Si preguntamos a Aristóteles cuál es el propósito y el designio de la vida política, responderá que hallar los medios para conseguir la «anastasia», es decir, la estabilidad. Una tarea, por lo demás, radicalmente ardua si pensamos que toda forma de gobierno lleva dentro de sí su propio vicio congénito. Basta pensar en que España estará gobernada en un futuro próximo por quienes no han sido elegidos por los propios españoles, a saber: un grupo mixto donde la traslatio Imperii asume la forma de nacionalismos vasco y catalán.

Así es España porque así es la democracia, una forma política llena de fisuras que, a veces, sólo puede llevar a la desesperación de la política. ¿Qué tiene que ver España con políticas secesionistas que, lejos de facilitar la convivencia bajo el régimen de unos mismos principios, confunden lo que es parte de una sociedad como si fuera el todo de la misma? Ilustre gobierno que consagrará la anormalidad como normalidad, la patología de los pactos aceptada como salud democrática con la finalidad de mandar.

..........

### TAREAS A REALIZAR
a: Enumera todas las formas verbales en futuro que aparecen en el pasaje.
b: Según el pasaje, ¿qué respondería Aristóteles sobre el propósito y el designio de la vida política?
c: Indica si cada afirmación coincide con el pasaje y cita las palabras que lo deciden: (i) toda forma de gobierno lleva en sí un vicio propio; (ii) España estará gobernada por quienes eligieron los españoles; (iii) la democracia es una forma política sin fisuras.
Los registros provienen de una fuente distinta a la del pasaje.

### REGISTROS PROPORCIONADOS
..........

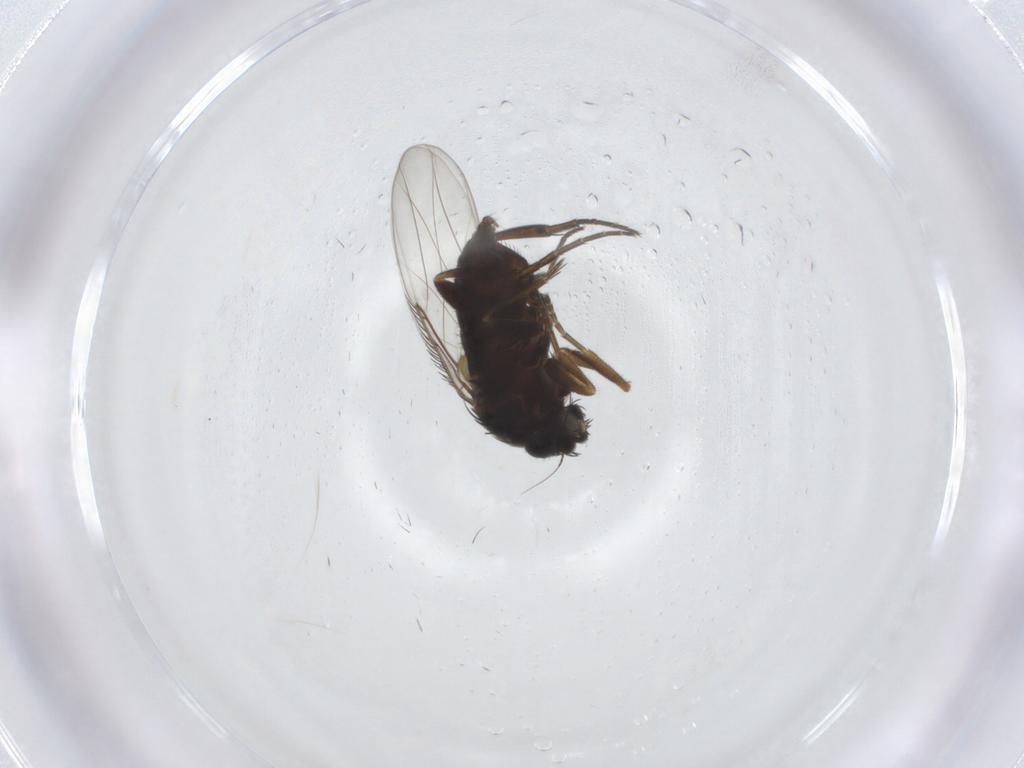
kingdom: Animalia
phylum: Arthropoda
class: Insecta
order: Diptera
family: Phoridae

..........

### SOLUCIONES POR TAREA
a: responderá, estará, consagrará

b: Que consiste en hallar los medios para conseguir la «anastasia», es decir, la estabilidad.

c:
(i) Sí: «toda forma de gobierno lleva dentro de sí su propio vicio congénito».
(ii) No: «por quienes no han sido elegidos por los propios españoles».
(iii) No: «una forma política llena de fisuras».